This review also appears on Fictionators
I've been sitting on this review for what feels like a thousand years, but in reality has only been since January lol. We were asked to participate in a tour for Blaze, and I was really excited to read this book. I really wanted to like it. I love comics and superheroes and smart girls and humor. I love swoony boys and high school stories and soccer. You would think this book, since it's filled with lots of things that I love, would be perfect for me. Nope. I flounced it at 42%, but honestly, I wish I hadn't even read that
much of Blaze (or Love in the Time of Supervillains)
Comic-book-loving, sixteen-year-old high school senior Blaze is enlisted to drive Josh, her thirteen-year-old brother, and his teammates around to all of their soccer practices and games. She doesn't mind it so much since she gets to check out their hot coach, Mark. Right away, I have problems with her line of thinking:
I try imagining a a superpower that wold reduce my attractiveness to pubescent boys, while inversely making me more alluring to uber-hotties like the cretin's coach, Mark. Putting out is likely the missing plutonium to that puzzle. I am, after all, the Amazing Super Virgin Girl! Fully flowered! With chastity of steel.
Not that I'm all that virtuous. It's pretty easy to say no when no one's even asking for it. I never took a vow of chastity, but I have a nun's reputation anyway. It hasn't done much for my ability to snag a boyfriend, but I don't really want to use all my time and energy working on a sluttier image.
I do understand that lots of girls have this conception about how to snag a guy, but I don't love it.
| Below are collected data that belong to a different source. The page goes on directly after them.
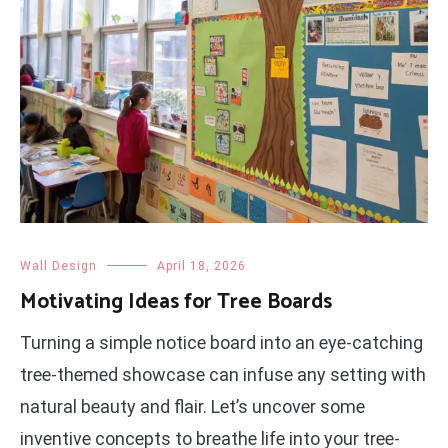
Wall Design
April 18, 2026
Motivating Ideas for Tree Boards
Turning a simple notice board into an eye-catching
tree-themed showcase can infuse any setting with
natural beauty and flair. Let’s uncover some
inventive concepts to breathe life into your tree-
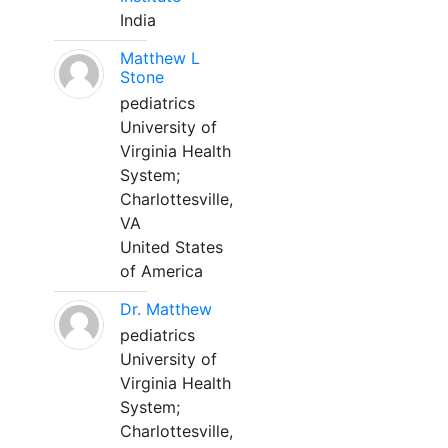
India
Matthew L
Stone
pediatrics
University of
Virginia Health
System;
Charlottesville,
VA
United States
of America
Dr. Matthew
pediatrics
University of
Virginia Health
System;
Charlottesville,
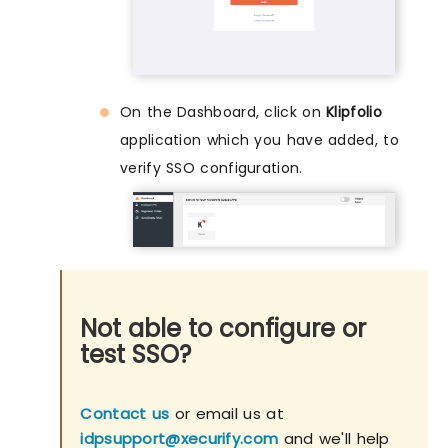
On the Dashboard, click on
Klipfolio
application which you have added, to
verify SSO configuration.
Not able to configure or
test SSO?
Contact us
or email us at
idpsupport@xecurify.com
and we'll help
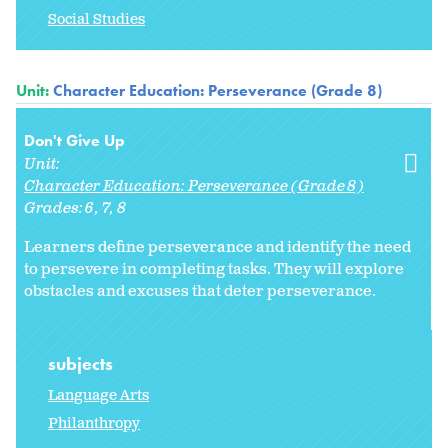
Social Studies
Unit:
Character Education: Perseverance (Grade 8)
Don't Give Up
Unit:
Character Education: Perseverance (Grade 8)
Grades:
6
7
8
Learners define perseverance and identify the need
to persevere in completing tasks. They will explore
obstacles and excuses that deter perseverance.
subjects
Language Arts
Philanthropy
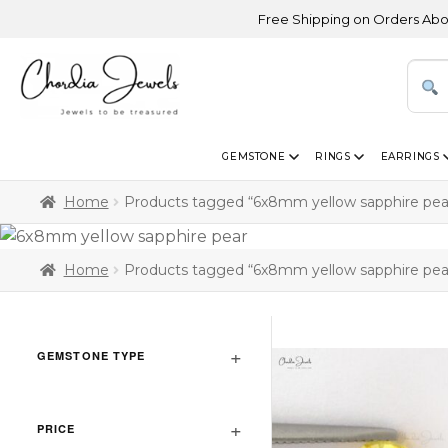
Free Shipping on Orders Above USD
GEMSTONE
RINGS
EARRINGS
Home
Products tagged “6x8mm yellow sapphire pea
Home
Products tagged “6x8mm yellow sapphire pea
GEMSTONE TYPE
PRICE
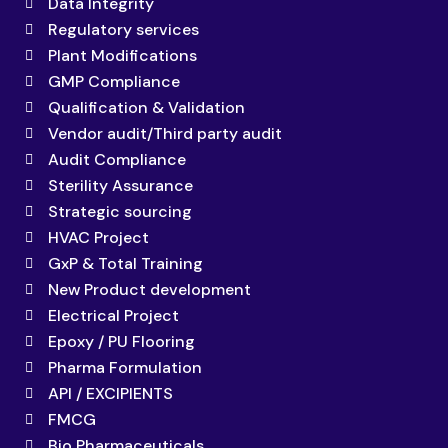
Data Integrity
Regulatory services
Plant Modifications
GMP Compliance
Qualification & Validation
Vendor audit/Third party audit
Audit Compliance
Sterility Assurance
Strategic sourcing
HVAC Project
GxP & Total Training
New Product development
Electrical Project
Epoxy / PU Flooring
Pharma Formulation
API / EXCIPIENTS
FMCG
Bio Pharmaceuticals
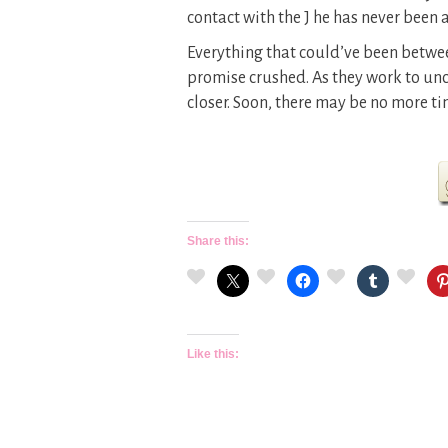
contact with the J he has never been a
Everything that could’ve been betwe
promise crushed. As they work to un
closer. Soon, there may be no more ti
Share this:
Like this:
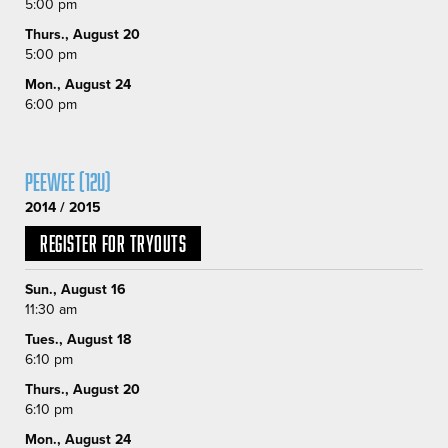
5:00 pm
Thurs., August 20
5:00 pm
Mon., August 24
6:00 pm
Peewee (12U)
2014 / 2015
Register for Tryouts
Sun., August 16
11:30 am
Tues., August 18
6:10 pm
Thurs., August 20
6:10 pm
Mon., August 24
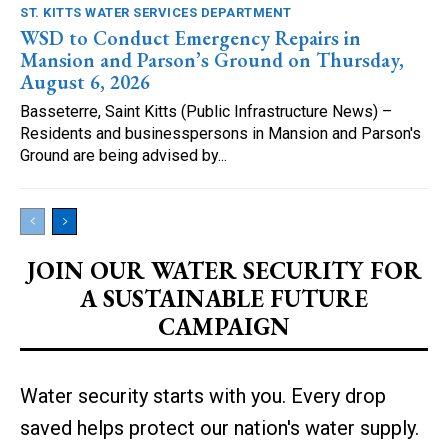
ST. KITTS WATER SERVICES DEPARTMENT
WSD to Conduct Emergency Repairs in
Mansion and Parson’s Ground on Thursday,
August 6, 2026
Basseterre, Saint Kitts (Public Infrastructure News) –
Residents and businesspersons in Mansion and Parson's
Ground are being advised by...
JOIN OUR WATER SECURITY FOR
A SUSTAINABLE FUTURE
CAMPAIGN
Water security starts with you. Every drop
saved helps protect our nation's water supply.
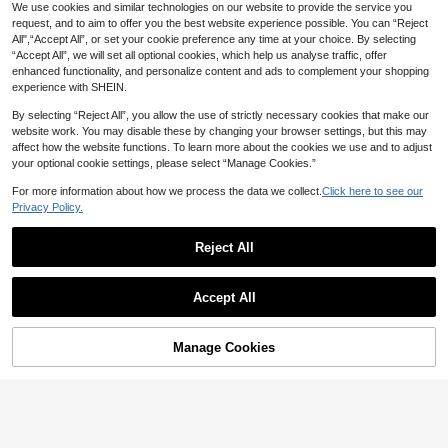
Ruffle U-Neck Fitted Short Polka D
#9 Bestseller
in Geometric Tween Girls Blouses
We use cookies and similar technologies on our website to provide the service you
SOLOCOTE Solid Color Formal Whi
ot Print Button Down Knit Shirt, Su
6
te Shirt With Chest Pocket For Twe
#1 Bestseller
in Fall & Winter Tween Girls Blouses
request, and to aim to offer you the best website experience possible. You can “Reject
Littl
CA$
.64
-38%
mmer, Outfit, Comfortable, Minimali
en Girls
8
All",“Accept All”, or set your cookie preference any time at your choice. By selecting
15
st, Vacation, Cute
Tween Girls Casual Printed Round
CA$
.68
“Accept All”, we will set all optional cookies, which help us analyse traffic, offer
Neck Short Sleeve T-Shirt, Summer
#2 Bestseller
in White Tween Girls Tops
Tween Girl Tween Girls Casual Mod
enhanced functionality, and personalize content and ads to complement your shopping
Top
est Versatile Tank Top Cotton 4pcs
50+ sold
#1 Bestseller
in Round Neck Tween Girls Tank Tops & Camis
experience with SHEIN.
Set Back-To-School School Black
7
21
CA$
.72
-2%
CA$
.88
Estimated
Gray Light Purple White Summer
By selecting “Reject All”, you allow the use of strictly necessary cookies that make our
website work. You may disable these by changing your browser settings, but this may
8-12 Years
8-12 Years
affect how the website functions. To learn more about the cookies we use and to adjust
your optional cookie settings, please select “Manage Cookies.”
For more information about how we process the data we collect.
Click here to see our
Privacy Policy.
Reject All
Show similar in-stock items
View All
Accept All
Sorry, the item is sold out.
Manage Cookies
SOLD OUT
(For Kids 6-14Y) ©Disney | Y
Local
UASID LASF | Girls' Short-Sleeve T
#1 Bestseller
in Slight Stretch Tween Girls Blouses
Disney Minnie My First
Local
NEW
-Shirt | Cool Girl Shopping Outfit |V
6
Disney Trip Print Girls Crew Neck T
50+ sold
CA$
.88
-74%
ersatile T-Shirt Comfortable Wear
-Shirt, Soft All-Season Short Sleev
12
4
CA$
.81
-56%
4
e Top For Boys&Girls, Summer Surp
rise Gift For Kids
8-12 Years
Littl
Tween Girl Vacation Black Halter R
8-12 Years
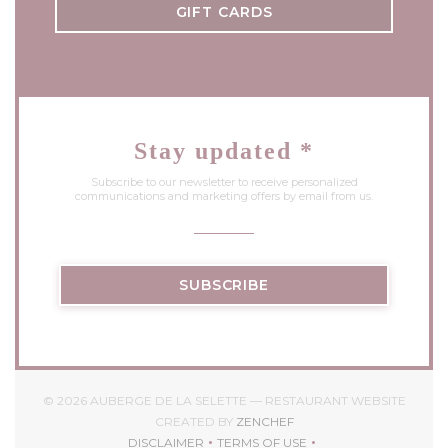
GIFT CARDS
Stay updated
*
Subscribe to our newsletter to receive personalized
communications and marketing offers by email from us.
SUBSCRIBE
© 2026 AUBERGE DE LA SELETTE — RESTAURANT WEBSITE
((OPENS IN A NEW WIND
CREATED BY
ZENCHEF
DISCLAIMER
TERMS OF USE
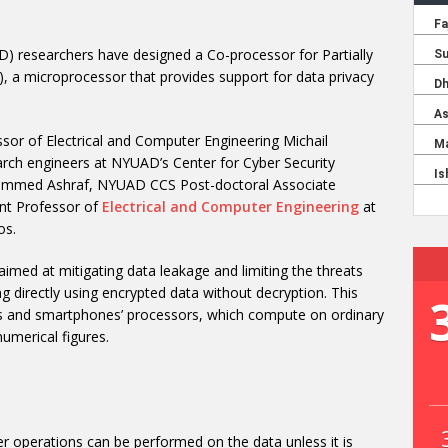
 researchers have designed a Co-processor for Partially
a microprocessor that provides support for data privacy
sor of Electrical and Computer Engineering Michail
arch engineers at NYUAD’s Center for Cyber Security
ed Ashraf, NYUAD CCS Post-doctoral Associate
ant Professor of
Electrical and Computer Engineering
at
os.
 aimed at mitigating data leakage and limiting the threats
g directly using encrypted data without decryption. This
Cs and smartphones’ processors, which compute on ordinary
numerical figures.
r operations can be performed on the data unless it is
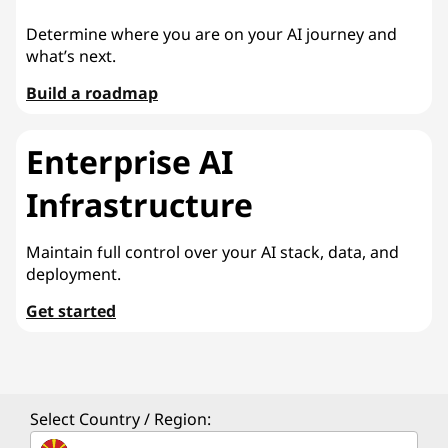
Determine where you are on your AI journey and
what’s next.
Build a roadmap
Enterprise AI
Infrastructure
Maintain full control over your AI stack, data, and
deployment.
Get started
Select Country / Region:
I also don't love sending the message that the best way to get a guy's attention is to pretend
to be interested in all the things he's interested in when in fact you pretty much hate everything he likes. And then to be shocked when he turns out to be a douche is just...juvenile.
And that was my issue with this book. Blaze is so juvenile. She allows her little brother and his friends to do things that are completely inappropriate. After a not-so-great date with Mark that includes mostly making out and a movie that she doesn't even like (which is, btw, his favorite movie ever
), her thought at the end of the night is:
One thing's for sure, I think as I climb into the driver's seat, I've set my sights on a really super guy.
I don't get it. Anyway, Blaze goes to the mall with her friends lamenting the fact that Mark hasn't asked her out again. She's trying on some sexy lingerie when her friend snaps a pic and texts it to Mark. Surprise, surprise, he calls almost immediately, asking her out again and telling her to "be sure to wear that lace thing from [her] picture.
" Next thing you know, they're parked out in the middle of a cornfield, making out when he asks her to hop in the backseat with him.
"Oh, Blaze," Mark calls in a sing-song voice, and I know that if I don't join him I'll never hear from him again. I think of how desperate and empty I felt just a few hours ago. I don't want to go back to that. Ever.
They're making out...getting ready to go further, when this happens:
"You are amazing," he tells my boobs. Pulling me closer, he nearly swallows my left breast. I giggle and suppress the urge to point out that he can suck all day, he isn't getting any milk from these puppies.
And that's when I had to flounce.
I don't want to be too spoilery here, but I feel like what happens next is very important to explaining another reason that I hated this book. Highlight if you want to read it: She has sex with Mark in the back of the mini-van, after he asks her if she wants to stop, and she tells him, "no." He asks her when her last period was, she answers, and they have sex without a condom. She mentions it, and he says, "It's fine," and then...it's over.
I skimmed through the rest to see if things got better, and if she ever talked to the mysterious Comic Book Guy that she met at the mall and who had more in common with her. It's just more juvenile diatribe and ridiculousness. You know the rest--she draws a comic about him, he sends out the sexy pic she sent him, and there's drama.
Throughout it all, though, I don't feel like Blaze grew as a character at all. I didn't connect to her or care about any
of them. I have talked to a couple of people who read this book (and liked it) and thought maybe I just don't get funny
. Maybe humor isn't my thing. But I don't think that's it. I feel like if this book had been about a girl who was fourteen, I would have liked it a little more. Her attitude and thought process just wasn't consistent with someone who was her age. I also hated Blaze's friends, as well as their treatment of the girl that had a "reputation".
The one thing that I did
like in this book was Josh. He was a great little brother--protective, but still dished it out to her. I wish he had been a little older because I didn't think his characterization was necessarily right for a thirteen-year-old. But, he was funny, and the shining beacon in this dismal abyss. I loved his friends, too. They were authentic and just like a pack of soccer boys.
I think this was supposed to be a coming-of-age tale where the girl realizes that she doesn't have to change who she is to fall in love with a worthy guy. I think we were supposed to see someone overcoming bullies and blossoming into her own person. That's not this story. Blaze
is filled with juvenile meanderings and characters and situations that I don't care about. Don't waste your time on this one.